Salem smells of Pumpkin
by RobynR
Wednesday, October 15, 2008
In all honesty I will say that I've seen The Crucible performed many times and each has been excruciatingly slow with good acting, poor blocking, and achingly bad character development. I went into the Blackwell Playhouse a bit skeptical. Though I've had bad experiences in the past I have always had a love for Arthur Miller's writings. Always honest and appropriate, his message offers an insight into our society's self righteous hypocricies. A message so desperately needed now in our society's fragile state.

The set is simple and symmetrical. I find that the younger girls in the cast are incredibly strong in line memorization and delivery. Abigail was believably naive, and shockingly manipulitive. At times it was hard to hear her, but throughout the play she was very strong. I had a hard time believing her affections for John Proctor were genuine, but in the final act she showed great strengths in the courtroom scene.
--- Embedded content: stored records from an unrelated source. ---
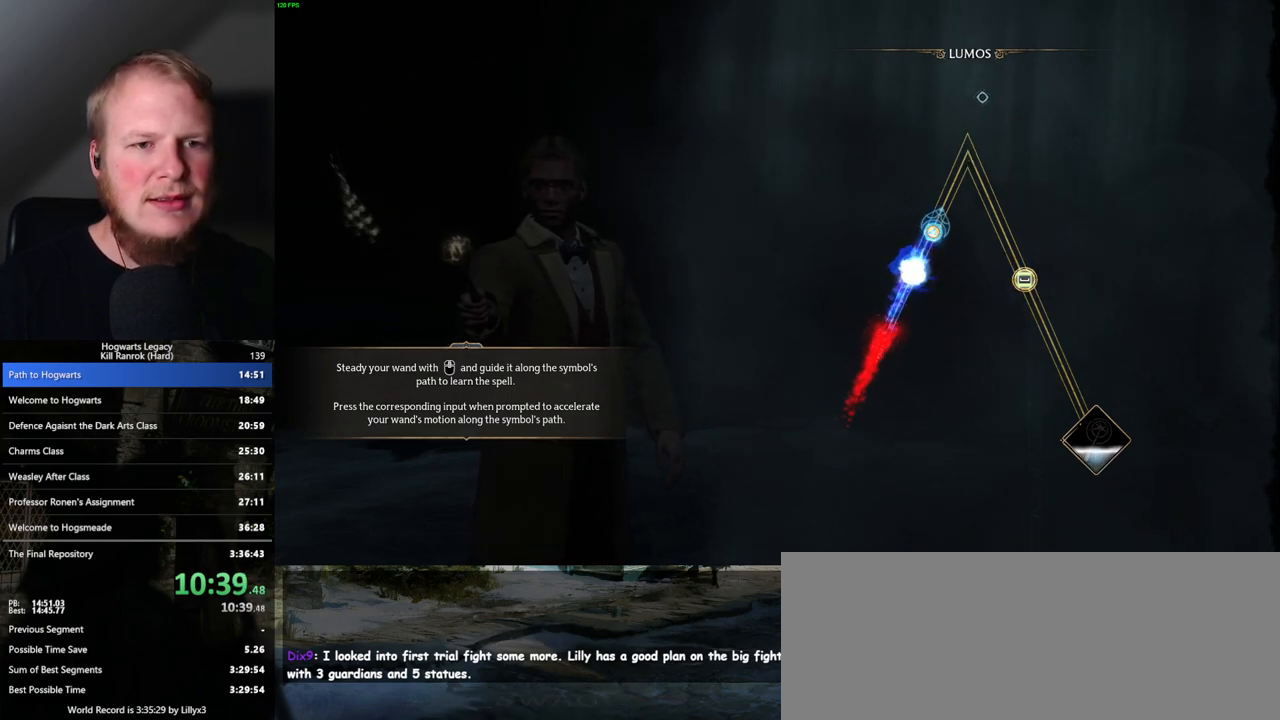
{"keys": [], "mouse": [], "events": []}
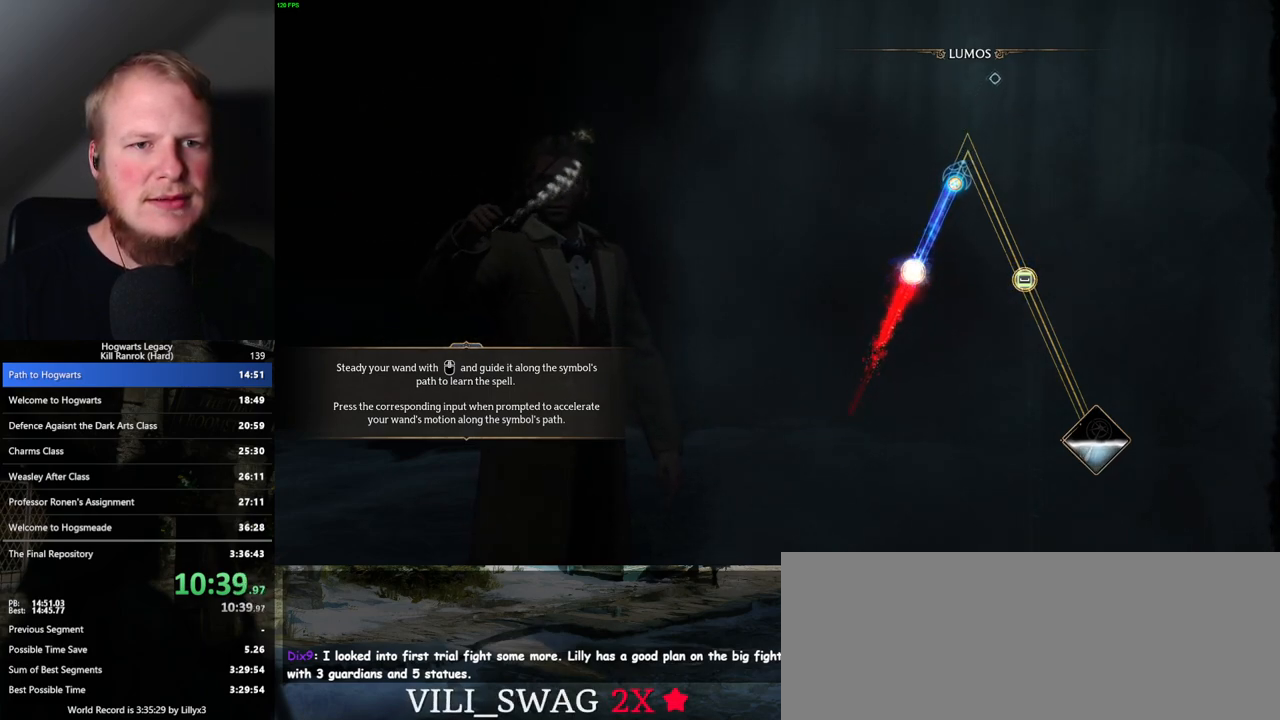
{"keys": [], "mouse": [], "events": []}
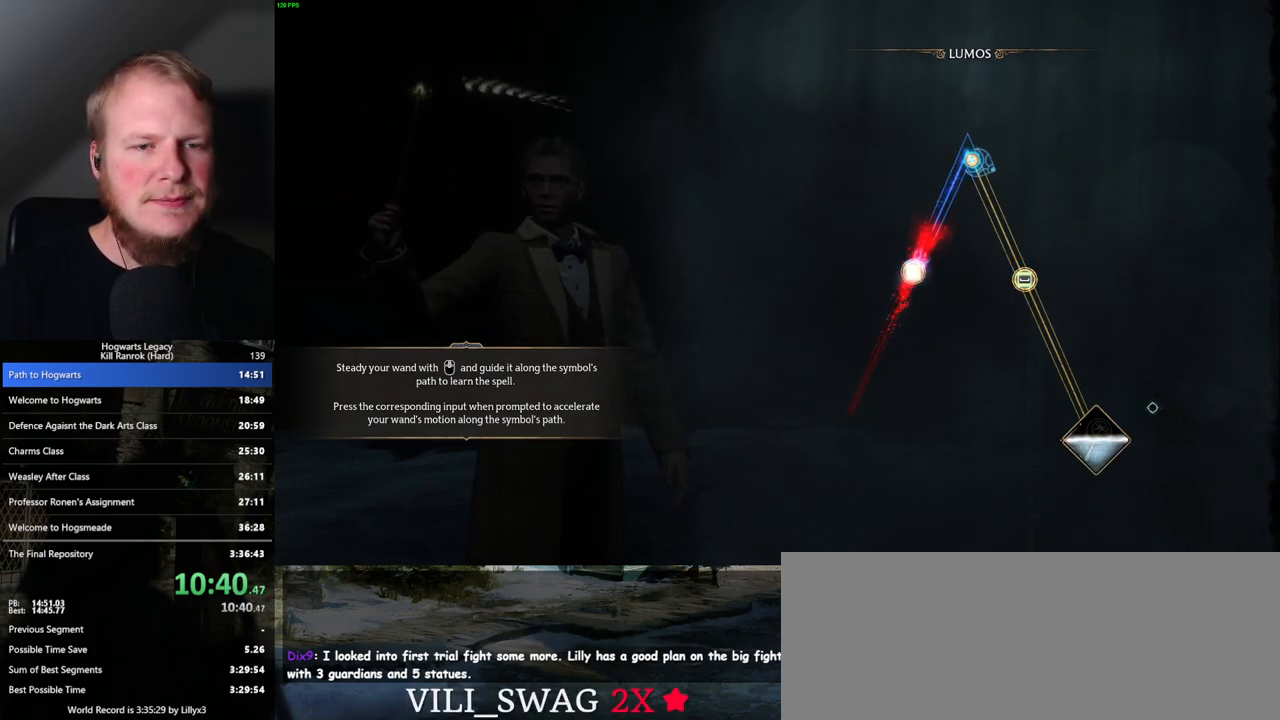
{"keys": [], "mouse": [], "events": []}
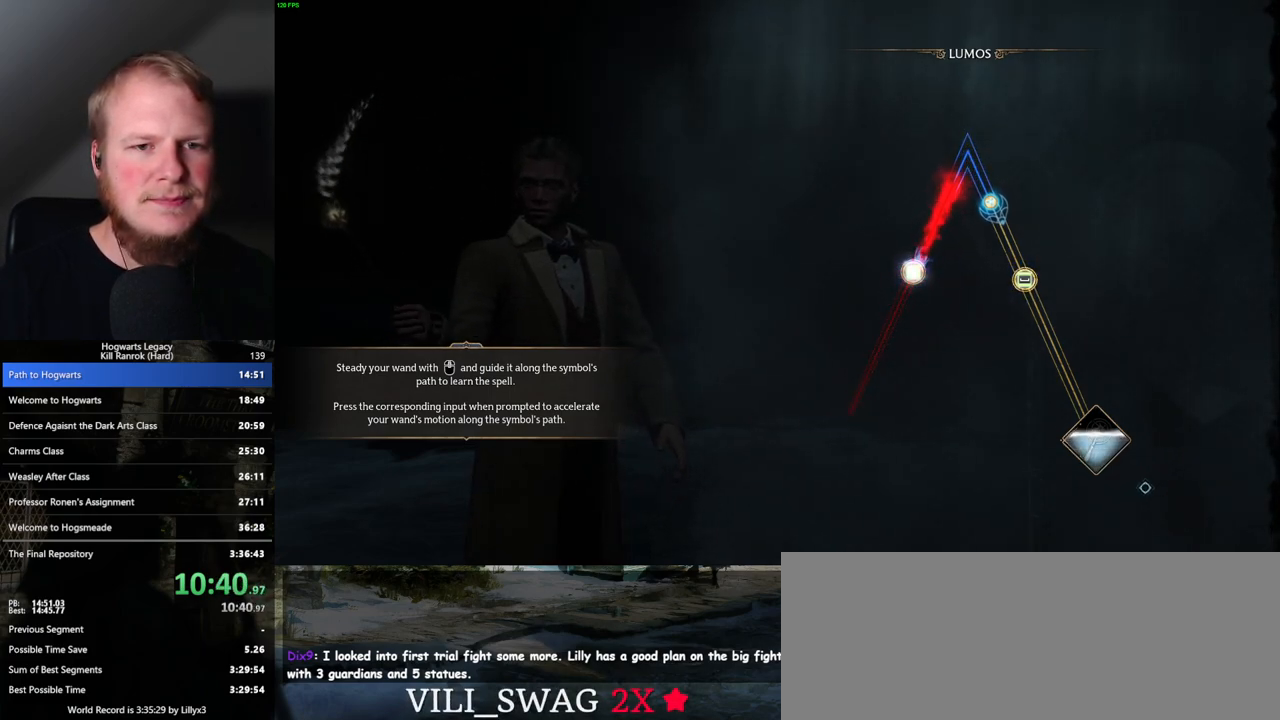
{"keys": [], "mouse": [], "events": [[417, "space", "down"], [467, "space", "up"]]}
John Proctor's character is by far one of my favorite characters ever written. Zip Rampey's vision of his character was soft, charming, and honestly human. He played each emotion very well. I believed his emotional struggle, and followed him every step of the way. His moments of comedic relief were also very nice.

Tituba, Sarah Good, and Giles Corey were also very strong. The dialects in the show were well rehearsed and spot on. It was obvious to me as a fellow thespian and theatrical patron that the director and artistic staff did not hesitate to work on pacing, distinct blocking, dialect, projection, character development, and delivery. All were very strong by every member of the cast.

Amanda Hardie as Elizabeth Proctor was elegantly delivered. I have seen this actress in many musicals, but never in a straight drama. She stayed focused, and delivered a very nice performance. Her chemistry with John Proctor was believable, and the emotion she evoked on a rollercoaster throughout the final act was outstanding.

Jonathon Horne was decent as the Reverend Hale. It was nice to see his character grow throughout the final act. I do struggle with this character. Does the incredibly righteous Hale really have a deep empathy for the lives he has condemned or is his triumphant return to the town just an act out of fear for his own selfish salvation? This is a question I am continuously looking for the actor portraying Hale to answer, and it seldom ever is.. Jonathon though, did bring a new and refreshing element to the character and the overall production with his elegant delivery and chemistry with each character he interacted with. Nice job.

There are a few characters I have not gone into detail about, but each were strong in their presence, and confident in their delivery.

The overrall production value was good. Smooth set changes, nice sound effects, great timing from lighting operator, and a fantastic fall ambiance in the auditorium. The pumpkin candles were a great touch. Seeing this production was a refreshing start to the fall season of local theatre. The Blackwell Playhouse's renovations are outstanding, and it is very nice to see John Christian putting so much energy into this playhouse.

This is my first time seeing a production by Jerry Harlow, and in my opinion he did a great job. I would recommend this production to anyone interested in a night of theatre that will make you thankful for the human rights we all are so damn lucky to have.